This black lace shawl is rectangular with a hem bordering on three sides. The corners with the hem are rounded while the side without a hem has pointed corners. The hem has some damage and has a brown color in many places. Where it is discolored the also is also very delicate. The hem has a floral pattern that creates a scalloped border with flowers shaping the undulating rhythm. This floral pattern is different than that on the body of the shawl. On the hem the flowers are much smaller. The body of the shawl has a reapeated floral pattern with one large flower surrounded by a twisting design of leaves and stems. There are a couple isolated places where this lace is damaged by small holes but it is in much better shape compared to the hem.
Needle point lace originated in Greece and Italy c.a. 1500. Originally lace was mostly sitff geometric designs for adorning religious garb. Now floral patterns like this one dominate lace design.

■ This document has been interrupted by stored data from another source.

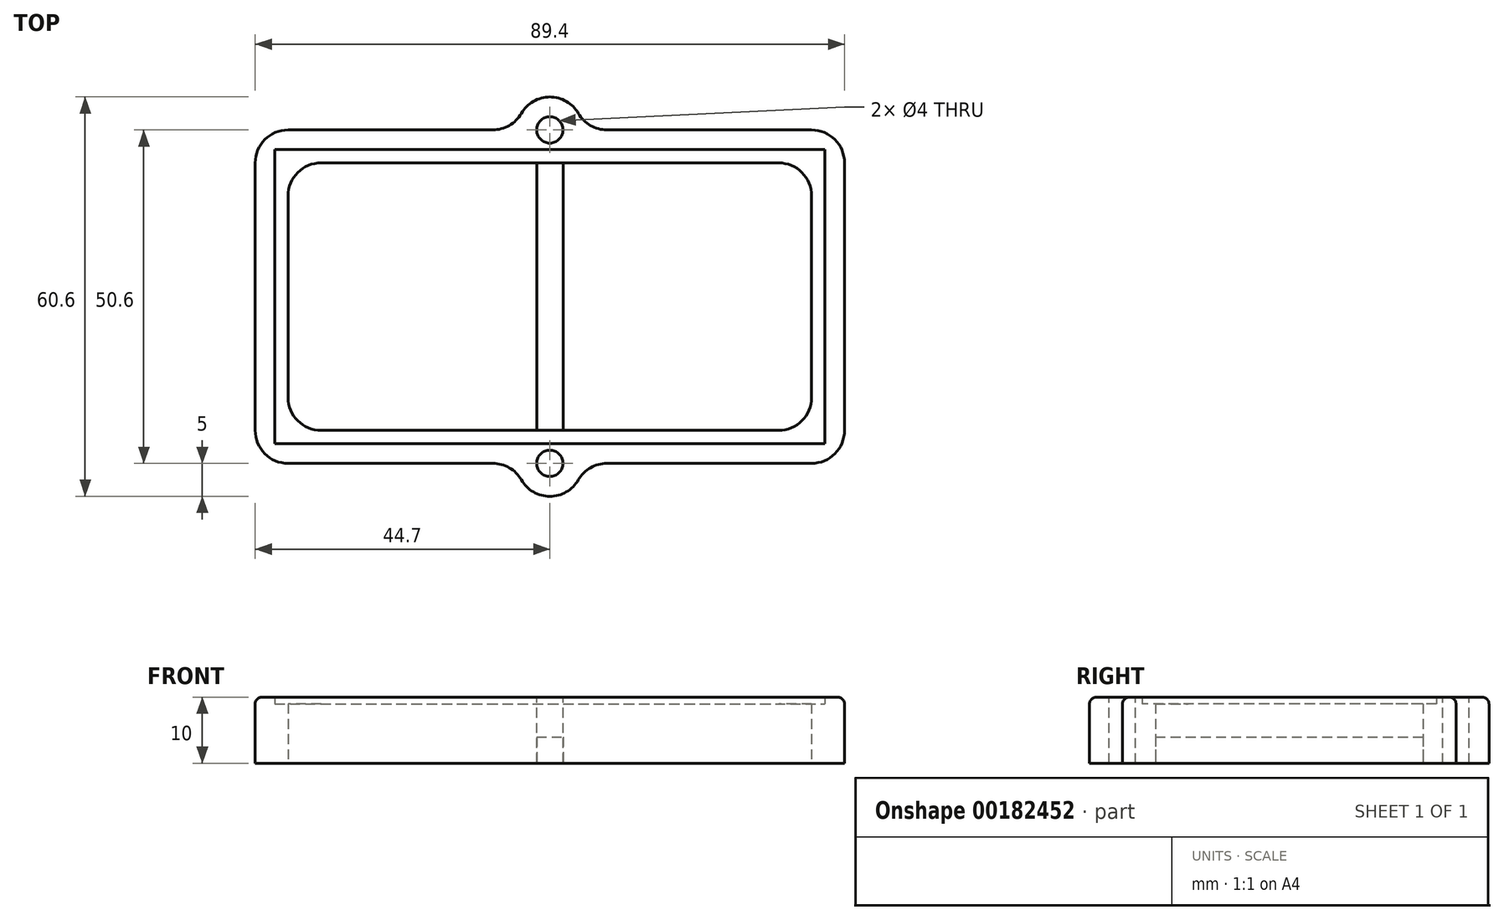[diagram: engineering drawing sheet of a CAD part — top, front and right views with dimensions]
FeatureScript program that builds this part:
annotation { "Feature Type Name" : "Feature", "Feature Type Description" : "" }
export const myFeature = defineFeature(function(context is Context, id is Id, definition is map)
    precondition{}
    {
        {
            var Q0;
            Q0=qCreatedBy(makeId("Top.planeOp"),FACE);
            var sketch = newSketch(context, id + "F0", { "sketchPlane" : qUnion([Q0])});
            skLineSegment(sketch, "E0.bottom", {"start": v(-41.7, 22.3) * mm, "end": v(41.7, 22.3) * mm});
            skLineSegment(sketch, "E0.top", {"start": v(-41.7, -22.3) * mm, "end": v(41.7, -22.3) * mm});
            skLineSegment(sketch, "E0.left", {"start": v(-41.7, 22.3) * mm, "end": v(-41.7, -22.3) * mm});
            skLineSegment(sketch, "E0.right", {"start": v(41.7, 22.3) * mm, "end": v(41.7, -22.3) * mm});
            skPoint(sketch, "E0.middle", {"position": v(0, 0) * mm});
            skLineSegment(sketch, "E1.bottom", {"start": v(-39.7, 20.3) * mm, "end": v(39.7, 20.3) * mm});
            skLineSegment(sketch, "E1.top", {"start": v(-39.7, -20.3) * mm, "end": v(39.7, -20.3) * mm});
            skLineSegment(sketch, "E1.left", {"start": v(-39.7, 20.3) * mm, "end": v(-39.7, -20.3) * mm});
            skLineSegment(sketch, "E1.right", {"start": v(39.7, 20.3) * mm, "end": v(39.7, -20.3) * mm});
            skLineSegment(sketch, "E2.bottom", {"start": v(-44.7, 25.3) * mm, "end": v(44.7, 25.3) * mm});
            skLineSegment(sketch, "E2.top", {"start": v(-44.7, -25.3) * mm, "end": v(44.7, -25.3) * mm});
            skLineSegment(sketch, "E2.left", {"start": v(-44.7, 25.3) * mm, "end": v(-44.7, -25.3) * mm});
            skLineSegment(sketch, "E2.right", {"start": v(44.7, 25.3) * mm, "end": v(44.7, -25.3) * mm});
            skLineSegment(sketch, "E3", {"start": v(-2, -20.3) * mm, "end": v(-2, 20.3) * mm});
            skLineSegment(sketch, "E4", {"start": v(2, -20.3) * mm, "end": v(2, 20.3) * mm});
            skLineSegment(sketch, "E5", {"start": v(0, -30.3) * mm, "end": v(0, 30.3) * mm, "construction": true});
            skPoint(sketch, "E6", {"position": v(0, 25.3) * mm});
            skPoint(sketch, "E7", {"position": v(0, -22.3) * mm});
            skArc(sketch, "E8", {"start": v(-5, -25.3) * mm, "mid": v(0, -30.3) * mm, "end": v(5, -25.3) * mm});
            skArc(sketch, "E9", {"start": v(5, 25.3) * mm, "mid": v(0, 30.3) * mm, "end": v(-5, 25.3) * mm});
            skSolve(sketch);
        }
        {
            var Q0;
            Q0=makeQuery(id+"F0.imprint","IMPRINT",FACE,{"disambiguationData":[TD([[makeQuery(id+"F0.imprint","IMPRINT",EDGE,{"derivedFrom":sQuery(id+"F0.wireOp",EDGE,"E0.bottom")}),-1.0]])]});
            extrude(context, id + "F1", {"entities" : qUnion([Q0]), "depth" : 9 * mm, "offsetDistance" : 25 * mm});
        }
        {
            var Q0;
            Q0=makeQuery(id+"F0.imprint","IMPRINT",FACE,{"disambiguationData":[TD([[makeQuery(id+"F0.imprint","IMPRINT",EDGE,{"derivedFrom":sQuery(id+"F0.wireOp",EDGE,"E0.bottom")}),1.0]])]});
            var Q1;
            {var subQ0=sQuery(id+"F0.wireOp",EDGE,"E8");Q1=makeQuery(id+"F0.imprint","IMPRINT",FACE,{"disambiguationData":[TD([[makeQuery(id+"F0.imprint","IMPRINT",EDGE,{"derivedFrom":subQ0}),1.0]])]});}
            var Q2;
            {var subQ0=sQuery(id+"F0.wireOp",EDGE,"E9");Q2=makeQuery(id+"F0.imprint","IMPRINT",FACE,{"disambiguationData":[TD([[makeQuery(id+"F0.imprint","IMPRINT",EDGE,{"derivedFrom":subQ0}),1.0]])]});}
            extrude(context, id + "F2", {"entities" : qUnion([Q0, Q1, Q2]), "operationType" : NewBodyOperationType.ADD, "depth" : 10 * mm, "offsetDistance" : 25 * mm});
        }
        {
            var Q0;
            {var subQ2=sQuery(id+"F0.wireOp",EDGE,"E3");Q0=makeQuery(id+"F0.imprint","IMPRINT",FACE,{"disambiguationData":[TD([[makeQuery(id+"F0.imprint","IMPRINT",EDGE,{"derivedFrom":subQ2}),-1.0]])]});}
            extrude(context, id + "F3", {"entities" : qUnion([Q0]), "operationType" : NewBodyOperationType.ADD, "depth" : 4 * mm, "offsetDistance" : 25 * mm});
        }
        {
            var Q0;
            Q0=sQuery(id+"F0.wireOp",VERTEX,"E6");
            var Q1;
            Q1=sQuery(id+"F0.wireOp",VERTEX,"E8.center");
            var Q2;
            Q2=makeQuery(id+"F1.opExtrude","SWEPT_BODY",BODY,{"disambiguationData":[OSD([sQuery(id+"F0.wireOp",EDGE,"E0.bottom"),sQuery(id+"F0.wireOp",EDGE,"E0.top"),sQuery(id+"F0.wireOp",EDGE,"E0.left"),sQuery(id+"F0.wireOp",EDGE,"E0.right"),sQuery(id+"F0.wireOp",EDGE,"E1.bottom"),sQuery(id+"F0.wireOp",EDGE,"E1.top"),sQuery(id+"F0.wireOp",EDGE,"E1.left"),sQuery(id+"F0.wireOp",EDGE,"E1.right")])]});
            hole(context, id + "F4", {"style" : HoleStyle.SIMPLE, "endStyle" : HoleEndStyle.BLIND, "oppositeDirection" : true, "holeDiameter" : 4 * mm, "majorDiameter" : 5 * mm, "holeDepth" : 15 * mm, "tappedDepth" : 12 * mm, "tapClearance" : 3, "locations" : qUnion([Q0, Q1]), "scope" : qUnion([Q2])});
        }
        {
            var Q0;
            Q0=makeQuery(id+"F2.opExtrude","SWEPT_EDGE",EDGE,{"disambiguationData":[OSD([sQuery(id+"F0.wireOp",EDGE,"E2.bottom"),sQuery(id+"F0.wireOp",EDGE,"E2.left")])]});
            var Q1;
            {var subQ0=sQuery(id+"F0.wireOp",EDGE,"E9");var subQ1=sQuery(id+"F0.wireOp",EDGE,"E2.bottom");Q1=makeQuery(id+"F2.opExtrude","SWEPT_EDGE",EDGE,{"disambiguationData":[OSD([subQ1,subQ0]),TDD([makeQuery(id+"F0.imprint","INTERSECT",VERTEX,{"disambiguationData":[OD(0.0)],"derivedFrom":[subQ1,subQ0]})])]});}
            var Q2;
            {var subQ0=sQuery(id+"F0.wireOp",EDGE,"E9");var subQ1=sQuery(id+"F0.wireOp",EDGE,"E2.bottom");Q2=makeQuery(id+"F2.opExtrude","SWEPT_EDGE",EDGE,{"disambiguationData":[OSD([subQ1,subQ0]),TDD([makeQuery(id+"F0.imprint","INTERSECT",VERTEX,{"disambiguationData":[OD(1.0)],"derivedFrom":[subQ1,subQ0]})])]});}
            var Q3;
            Q3=makeQuery(id+"F2.opExtrude","SWEPT_EDGE",EDGE,{"disambiguationData":[OSD([sQuery(id+"F0.wireOp",EDGE,"E2.bottom"),sQuery(id+"F0.wireOp",EDGE,"E2.right")])]});
            var Q4;
            Q4=makeQuery(id+"F2.opExtrude","SWEPT_EDGE",EDGE,{"disambiguationData":[OSD([sQuery(id+"F0.wireOp",EDGE,"E2.top"),sQuery(id+"F0.wireOp",EDGE,"E2.right")])]});
            var Q5;
            {var subQ0=sQuery(id+"F0.wireOp",EDGE,"E8");var subQ1=sQuery(id+"F0.wireOp",EDGE,"E2.top");Q5=makeQuery(id+"F2.opExtrude","SWEPT_EDGE",EDGE,{"disambiguationData":[OSD([subQ1,subQ0]),TDD([makeQuery(id+"F0.imprint","INTERSECT",VERTEX,{"disambiguationData":[OD(0.0)],"derivedFrom":[subQ1,subQ0]})])]});}
            var Q6;
            {var subQ0=sQuery(id+"F0.wireOp",EDGE,"E8");var subQ1=sQuery(id+"F0.wireOp",EDGE,"E2.top");Q6=makeQuery(id+"F2.opExtrude","SWEPT_EDGE",EDGE,{"disambiguationData":[OSD([subQ1,subQ0]),TDD([makeQuery(id+"F0.imprint","INTERSECT",VERTEX,{"disambiguationData":[OD(1.0)],"derivedFrom":[subQ1,subQ0]})])]});}
            var Q7;
            Q7=makeQuery(id+"F2.opExtrude","SWEPT_EDGE",EDGE,{"disambiguationData":[OSD([sQuery(id+"F0.wireOp",EDGE,"E2.top"),sQuery(id+"F0.wireOp",EDGE,"E2.left")])]});
            var Q8;
            Q8=makeQuery(id+"F3.opExtrude","SWEPT_EDGE",EDGE,{"disambiguationData":[OSD([sQuery(id+"F0.wireOp",EDGE,"E1.bottom"),sQuery(id+"F0.wireOp",EDGE,"E4")])]});
            var Q9;
            Q9=makeQuery(id+"F3.opExtrude","SWEPT_EDGE",EDGE,{"disambiguationData":[OSD([sQuery(id+"F0.wireOp",EDGE,"E1.bottom"),sQuery(id+"F0.wireOp",EDGE,"E3")])]});
            var Q10;
            Q10=makeQuery(id+"F3.opExtrude","SWEPT_EDGE",EDGE,{"disambiguationData":[OSD([sQuery(id+"F0.wireOp",EDGE,"E1.top"),sQuery(id+"F0.wireOp",EDGE,"E4")])]});
            var Q11;
            Q11=makeQuery(id+"F3.opExtrude","SWEPT_EDGE",EDGE,{"disambiguationData":[OSD([sQuery(id+"F0.wireOp",EDGE,"E1.top"),sQuery(id+"F0.wireOp",EDGE,"E3")])]});
            var Q12;
            Q12=makeQuery(id+"F1.opExtrude","SWEPT_EDGE",EDGE,{"disambiguationData":[OSD([sQuery(id+"F0.wireOp",EDGE,"E1.bottom"),sQuery(id+"F0.wireOp",EDGE,"E1.right")])]});
            var Q13;
            Q13=makeQuery(id+"F1.opExtrude","SWEPT_EDGE",EDGE,{"disambiguationData":[OSD([sQuery(id+"F0.wireOp",EDGE,"E1.bottom"),sQuery(id+"F0.wireOp",EDGE,"E1.left")])]});
            var Q14;
            Q14=makeQuery(id+"F1.opExtrude","SWEPT_EDGE",EDGE,{"disambiguationData":[OSD([sQuery(id+"F0.wireOp",EDGE,"E1.top"),sQuery(id+"F0.wireOp",EDGE,"E1.left")])]});
            var Q15;
            Q15=makeQuery(id+"F1.opExtrude","SWEPT_EDGE",EDGE,{"disambiguationData":[OSD([sQuery(id+"F0.wireOp",EDGE,"E1.top"),sQuery(id+"F0.wireOp",EDGE,"E1.right")])]});
            fillet(context, id + "F5", {"entities" : qUnion([Q0, Q1, Q2, Q3, Q4, Q5, Q6, Q7, Q8, Q9, Q10, Q11, Q12, Q13, Q14, Q15]), "tangentPropagation" : true, "radius" : 5 * mm, "defaultsChanged" : false, "vertexSettings" : [], "allowEdgeOverflow" : false});
        }
        {
            var Q0;
            {var subQ0=sQuery(id+"F0.wireOp",EDGE,"E2.left");var subQ1=sQuery(id+"F0.wireOp",EDGE,"E2.bottom");Q0=makeQuery(id+"F5.opFillet","BLEND_EDGE",EDGE,{"blendedFrom":[makeQuery(id+"F2.opExtrude","SWEPT_EDGE",EDGE,{"disambiguationData":[OSD([subQ1,subQ0])]}),makeQuery(id+"F2.opExtrude","CAP_FACE",FACE,{"disambiguationData":[OSD([sQuery(id+"F0.wireOp",EDGE,"E0.bottom"),sQuery(id+"F0.wireOp",EDGE,"E0.top"),sQuery(id+"F0.wireOp",EDGE,"E0.left"),sQuery(id+"F0.wireOp",EDGE,"E0.right"),subQ1,sQuery(id+"F0.wireOp",EDGE,"E2.top"),subQ0,sQuery(id+"F0.wireOp",EDGE,"E2.right"),sQuery(id+"F0.wireOp",EDGE,"E8"),sQuery(id+"F0.wireOp",EDGE,"E9")])],"isStart":false})],"blendedInto":[makeQuery(id+"F2.opExtrude","CAP_FACE",FACE,{"disambiguationData":[OSD([sQuery(id+"F0.wireOp",EDGE,"E0.bottom"),sQuery(id+"F0.wireOp",EDGE,"E0.top"),sQuery(id+"F0.wireOp",EDGE,"E0.left"),sQuery(id+"F0.wireOp",EDGE,"E0.right"),subQ1,sQuery(id+"F0.wireOp",EDGE,"E2.top"),subQ0,sQuery(id+"F0.wireOp",EDGE,"E2.right"),sQuery(id+"F0.wireOp",EDGE,"E8"),sQuery(id+"F0.wireOp",EDGE,"E9")])],"isStart":false})]});}
            fillet(context, id + "F6", {"entities" : qUnion([Q0]), "tangentPropagation" : true, "radius" : 1 * mm, "defaultsChanged" : true, "vertexSettings" : [], "allowEdgeOverflow" : false});
        }
    });
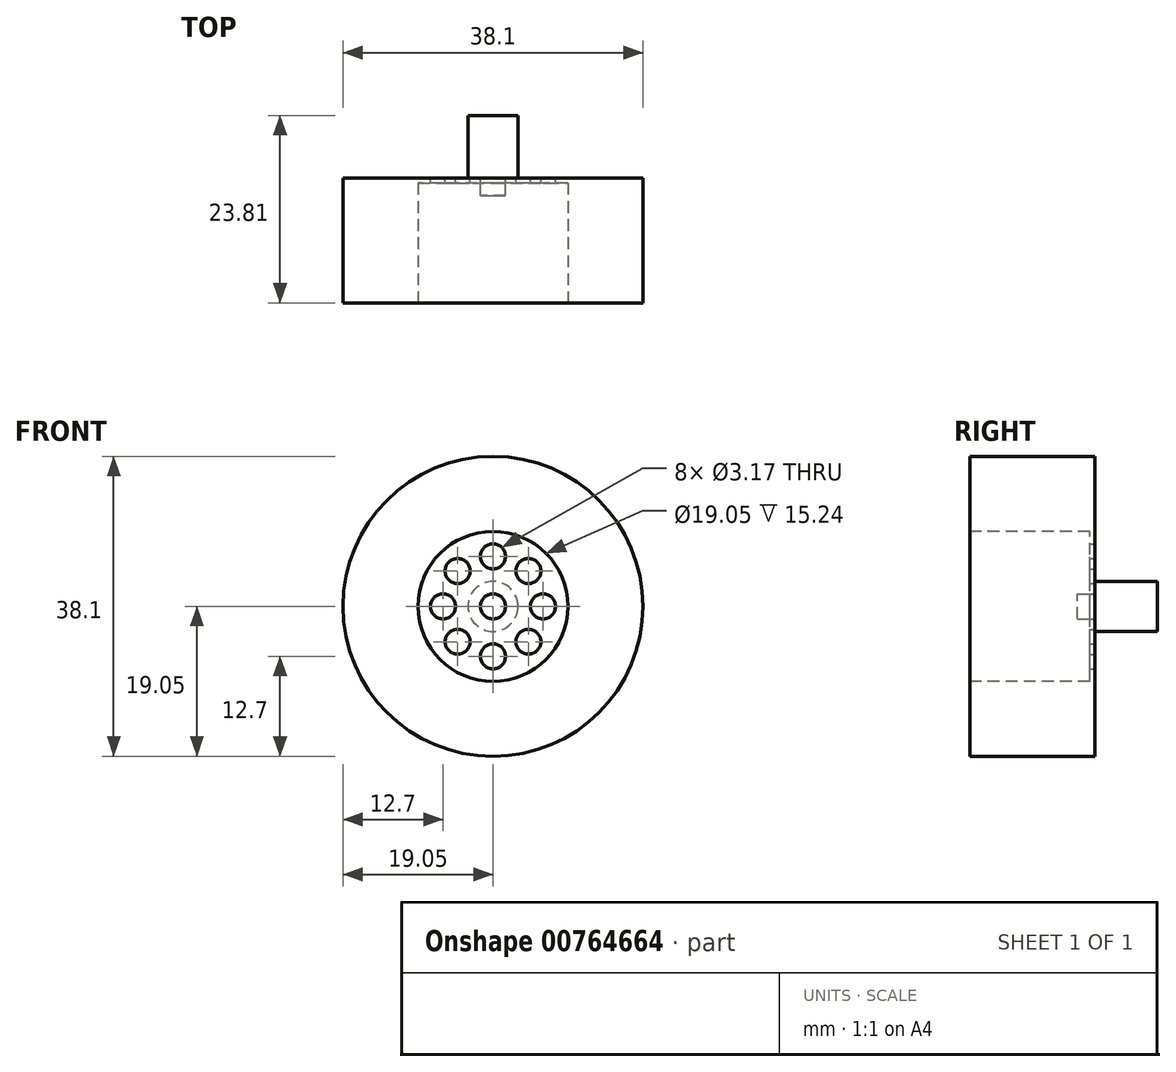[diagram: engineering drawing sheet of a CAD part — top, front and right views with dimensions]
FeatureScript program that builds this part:
annotation { "Feature Type Name" : "Feature", "Feature Type Description" : "" }
export const myFeature = defineFeature(function(context is Context, id is Id, definition is map)
    precondition{}
    {
        {
            var Q0;
            Q0=qCreatedBy(makeId("Front.planeOp"),FACE);
            var sketch = newSketch(context, id + "F0", { "sketchPlane" : qUnion([Q0])});
            skCircle(sketch, "E0", {"center": v(0, 0) * mm, "radius": 19.05 * mm});
            skSolve(sketch);
        }
        {
            var Q0;
            Q0=makeQuery(id+"F0.imprint","IMPRINT",FACE,{"disambiguationData":[TD([[makeQuery(id+"F0.imprint","IMPRINT",EDGE,{"derivedFrom":sQuery(id+"F0.wireOp",EDGE,"E0")}),1.0]])]});
            var sketch = newSketch(context, id + "F1", { "sketchPlane" : qUnion([Q0])});
            skCircle(sketch, "E1", {"center": v(0, 0) * mm, "radius": 9.53 * mm});
            skSolve(sketch);
        }
        {
            var Q0;
            Q0=makeQuery(id+"F0.imprint","IMPRINT",FACE,{"disambiguationData":[TD([[makeQuery(id+"F0.imprint","IMPRINT",EDGE,{"derivedFrom":sQuery(id+"F0.wireOp",EDGE,"E0")}),1.0]])]});
            extrude(context, id + "F2", {"entities" : qUnion([Q0]), "oppositeDirection" : true, "depth" : 15.88 * mm, "offsetDistance" : 25.4 * mm});
        }
        {
            var Q0;
            Q0=makeQuery(id+"F1.imprint","IMPRINT",FACE,{"disambiguationData":[TD([[makeQuery(id+"F1.imprint","IMPRINT",EDGE,{"derivedFrom":sQuery(id+"F1.wireOp",EDGE,"E1")}),1.0]])]});
            extrude(context, id + "F3", {"entities" : qUnion([Q0]), "operationType" : NewBodyOperationType.REMOVE, "oppositeDirection" : true, "depth" : 15.24 * mm, "offsetDistance" : 25.4 * mm});
        }
        {
            var Q0;
            Q0=makeQuery(id+"F3.boolean.opBoolean","COPY",FACE,{"derivedFrom":makeQuery(id+"F3.opExtrude","CAP_FACE",FACE,{"disambiguationData":[OSD([sQuery(id+"F1.wireOp",EDGE,"E1")])],"isStart":false})});
            var sketch = newSketch(context, id + "F4", { "sketchPlane" : qUnion([Q0])});
            skCircle(sketch, "E2", {"center": v(0, 0) * mm, "radius": 1.59 * mm});
            skSolve(sketch);
        }
        {
            var Q0;
            Q0=makeQuery(id+"F4.imprint","IMPRINT",FACE,{"disambiguationData":[TD([[makeQuery(id+"F4.imprint","IMPRINT",EDGE,{"derivedFrom":sQuery(id+"F4.wireOp",EDGE,"E2")}),1.0]])]});
            extrude(context, id + "F5", {"entities" : qUnion([Q0]), "operationType" : NewBodyOperationType.ADD, "depth" : 1.59 * mm, "offsetDistance" : 25.4 * mm});
        }
        {
            var Q0;
            Q0=makeQuery(id+"F2.opExtrude","CAP_FACE",FACE,{"disambiguationData":[OSD([sQuery(id+"F0.wireOp",EDGE,"E0")])],"isStart":false});
            var sketch = newSketch(context, id + "F6", { "sketchPlane" : qUnion([Q0])});
            skCircle(sketch, "E3", {"center": v(0, 0) * mm, "radius": 3.18 * mm});
            skSolve(sketch);
        }
        {
            var Q0;
            Q0=makeQuery(id+"F6.imprint","IMPRINT",FACE,{"disambiguationData":[TD([[makeQuery(id+"F6.imprint","IMPRINT",EDGE,{"derivedFrom":sQuery(id+"F6.wireOp",EDGE,"E3")}),1.0]])]});
            extrude(context, id + "F7", {"entities" : qUnion([Q0]), "operationType" : NewBodyOperationType.ADD, "depth" : 7.94 * mm, "offsetDistance" : 25.4 * mm});
        }
        {
            var Q0;
            Q0=makeQuery(id+"F2.opExtrude","CAP_FACE",FACE,{"disambiguationData":[OSD([sQuery(id+"F0.wireOp",EDGE,"E0")])],"isStart":false});
            var sketch = newSketch(context, id + "F8", { "sketchPlane" : qUnion([Q0])});
            skCircle(sketch, "E4", {"center": v(0, 0) * mm, "radius": 8.73 * mm});
            skSolve(sketch);
        }
        {
            var Q0;
            Q0=makeQuery(id+"F8.imprint","IMPRINT",FACE,{"disambiguationData":[TD([[makeQuery(id+"F8.imprint","IMPRINT",EDGE,{"derivedFrom":sQuery(id+"F8.wireOp",EDGE,"E4")}),1.0]])]});
            var sketch = newSketch(context, id + "F9", { "sketchPlane" : qUnion([Q0])});
            skCircle(sketch, "E5", {"center": v(6.35, 0) * mm, "radius": 1.59 * mm});
            skCircle(sketch, "E6.1.0", {"center": v(4.5, 4.5) * mm, "radius": 1.59 * mm});
            skCircle(sketch, "E6.2.0", {"center": v(0, 6.35) * mm, "radius": 1.59 * mm});
            skCircle(sketch, "E6.3.0", {"center": v(-4.5, 4.5) * mm, "radius": 1.59 * mm});
            skCircle(sketch, "E6.4.0", {"center": v(-6.35, 0) * mm, "radius": 1.59 * mm});
            skCircle(sketch, "E6.5.0", {"center": v(-4.5, -4.5) * mm, "radius": 1.59 * mm});
            skCircle(sketch, "E6.6.0", {"center": v(0, -6.35) * mm, "radius": 1.59 * mm});
            skCircle(sketch, "E6.7.0", {"center": v(4.5, -4.5) * mm, "radius": 1.59 * mm});
            skPoint(sketch, "E6.center", {"position": v(0, 0) * mm});
            skSolve(sketch);
        }
        {
            var Q0;
            Q0 = qSketchRegion(id + "F9", true);
            extrude(context, id + "F10", {"entities" : qUnion([Q0]), "operationType" : NewBodyOperationType.REMOVE, "oppositeDirection" : true, "depth" : 25.4 * mm, "offsetDistance" : 25.4 * mm});
        }
    });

Despina and her husband George Kremidas lived in the Greek village of Dessila, Greece. Dessila is a tiny village in the area of Messenia on the Peloponnese. Their daughter Angeliki, the third of five children, was the only member of the immediate family to emmigrate to America. While living in New England, she married Nicholas Apostolos and subsequently gave birth to two sons: George and James. The family moved to Michigan and both sons served in the military during World War II. Afterwards both sons earned degrees from Worsham College of Mortuary Scieince in Chicago and opened a mortuary in Muskegon, Michigan together. James married Geraldine Pavlis. In 1960 the two left to visit his family in Greece, however, on the day of their departure George Kremidas (James' grandfather) passed away at the age of 98. The personal artifacts included in this accession were given to the Apostles during this trip.